One of the things that the ACC keeps coming back to is in the in-game experience. For Pitt, that issue can be a tricky one. There’s only so much the Panthers can do as part-time tenants of Heinz Field. But it seems that many of the changes Pitt athletic director Heather Lyke made, including rearranging the seating, moving the band and student section for 2018, were done with that goal in mind.
“I think what our schools are finding is sharing that kind of information about the in-stadium experience and also modernizing stadiums and bringing them up to snuff, so to speak, so that the in-game experience is as good as it can be, and that can start on the field with the product, and it can also start on the field with keeping the game going,” Swofford said.

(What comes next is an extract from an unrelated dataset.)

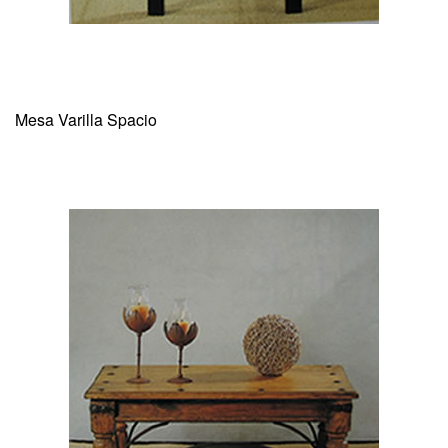
Mesa Varilla Spacio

The other thing that the conference is working towards is more in their control. With the thought process that a younger generation will be more easily captivated by a product presented in a smaller package, Swofford and company are hoping to continue to work toward keeping game lengths down.
“We’re continually working at reducing the length of games,” he said. “I really harp on this all the time with our officials particularly, so I’m pleased to tell you that the ACC in terms of conference games, we had the shortest length of conference games of any of our peer conferences last year and I think the year before, as well, if I’m not mistaken. And that’s a good thing.
“We keep looking at rules changes that also may shorten the game because Major League Baseball is dealing with this right now, with attendance down and people complaining about the length of games and rules changes they’re trying to make without taking away the soul of the game itself.
“But I think it’s a trend we have to keep an eye on. You want to be developing young fans. You want to be developing students into fans while they’re there because generally they’re the ones who go on, and as they have some successes in life, give back to our booster clubs and our universities. So it’s an all-encompassing issue that is about the field, it’s about fans’ total experience from parking to concessions to bathrooms to comfort in their seats to reception they can get on their mobiles while they’re in the stadium. You know, all of those things come into play.”